Sunday, March 5, 2017

Warm Fuzzies

Into each of our lives fall some people who are very special.  In almost an instant, we know who those people are.  In the "shoulds" of the world, we "should" hold those people very close and never, ever let go. Perhaps it is the vantage point of having crossed more than a few birthdays that gives me that wisdom.  It should be a no-brainer, but apparently, for me, it wasn't.

Although my college roommate is probably my closest friend in the world, and the one that I have hung onto most closely over the years, there were many of calendars that came and went without more than a phone conversation. Whenever we have had a rendezvous, it was always like we'd just dropped off the day before, but they just didn't happen often enough.  Last fall we had the opportunity to spend a few days together, and I realized that we should really make a point to spend more time together.

Through the miracle of modern technology, we've been walking and talking together--a joint effort to exercise regularly, as well as stay connected.  We are doing it through our smartphones.  We both walk in different states, but do so while talking to each other.  I've been savoring those work-outs. Last week I scheduled to visit her again in the late spring.  I am really looking forward to it.

At the end of this month, I will spend time with one of those special people. When we visit and try to explain to others why we are such good friends, it makes no sense.  Just something clicked in the beginning and we're fast friends.  The fact that she has brought to beautiful little girls into the world that I adore is just a bonus.

I am getting a second chance at another one of those very special relationships.  I can't tell you exactly when we drifted apart, but the how is that I let my life get too busy for people who were very special to me.  It wasn't a conscious decision.  I was too busy for a call or too busy to plan a visit.

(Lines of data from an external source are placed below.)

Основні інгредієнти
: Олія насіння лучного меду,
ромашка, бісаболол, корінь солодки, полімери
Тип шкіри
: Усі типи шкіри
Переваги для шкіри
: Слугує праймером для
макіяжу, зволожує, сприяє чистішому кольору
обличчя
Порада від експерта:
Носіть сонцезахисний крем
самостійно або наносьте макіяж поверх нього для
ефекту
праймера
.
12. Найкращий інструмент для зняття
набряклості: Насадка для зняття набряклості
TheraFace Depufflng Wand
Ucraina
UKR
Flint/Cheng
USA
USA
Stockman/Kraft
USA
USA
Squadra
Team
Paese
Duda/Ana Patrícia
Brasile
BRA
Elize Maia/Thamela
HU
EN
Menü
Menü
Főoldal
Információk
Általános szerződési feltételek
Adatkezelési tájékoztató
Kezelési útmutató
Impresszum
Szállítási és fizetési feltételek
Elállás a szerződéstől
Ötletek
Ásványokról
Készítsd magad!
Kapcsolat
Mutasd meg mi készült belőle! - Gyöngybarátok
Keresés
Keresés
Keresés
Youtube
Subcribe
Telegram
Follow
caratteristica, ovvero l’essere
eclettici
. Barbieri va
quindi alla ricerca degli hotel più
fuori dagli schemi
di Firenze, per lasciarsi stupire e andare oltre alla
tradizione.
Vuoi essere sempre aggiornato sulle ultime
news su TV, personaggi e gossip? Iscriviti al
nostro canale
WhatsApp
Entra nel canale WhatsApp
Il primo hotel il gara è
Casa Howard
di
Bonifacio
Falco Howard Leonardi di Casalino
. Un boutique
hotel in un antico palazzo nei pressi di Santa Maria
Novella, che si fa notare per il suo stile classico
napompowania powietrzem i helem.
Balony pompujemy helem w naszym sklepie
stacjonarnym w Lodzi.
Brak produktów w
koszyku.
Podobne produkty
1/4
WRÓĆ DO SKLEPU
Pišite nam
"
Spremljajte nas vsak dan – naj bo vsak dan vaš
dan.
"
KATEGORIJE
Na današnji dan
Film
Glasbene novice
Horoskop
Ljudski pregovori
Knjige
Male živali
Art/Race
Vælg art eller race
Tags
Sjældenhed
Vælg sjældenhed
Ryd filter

From their perspective, I can imagine it might have seemed that when I got married and moved to another town that I had moved beyond the relationship.  That really wasn't true at all.

Before I knew it, 20 years had passed...then more.  I wanted to reach out but really agonized about what to say that would make 20 years of non-communication seem OK, because there was nothing about it that was OK.  A year or two ago I made the decision that there was no way I could make it OK, and if I wanted to see these people again, I had to swallow my pride, reach out, and simply say I was sorry. I thought it was better to write. I got no response.  Considering that I hadn't been communicating all that time, that seemed reasonable.

When the right season came, I sent a Christmas card. Silence. I'd long since forgotten birthdays. I waited hopefully but not expectedly.

A few months ago, I received a Facebook friend request.  I accepted.  I really don't do much with Facebook, but this was a way to reestablish contact.  Over a few months of sporadic Facebook communications, I discovered we still had the same things in common that had first brought us together.

Yesterday, she sent out a post of a picture of her husband, also a close friend, marking a landmark birthday with their youngest granddaughter on his lap.  I responded. Tonight we talked for an hour. Just as with the roommate, it was like we'd seen each other yesterday.  At the end of the conversation was the most sincere "We love you!" that I can imagine.  I teared up.  How could I have drifted so far from this important relationship?

I am not sure how it happened, but as I write this, I am still full of warm fuzzies. I am also savoring the wisdom to hang on for dear life to people that are very special.  In the end, the relationships we have are really all we have.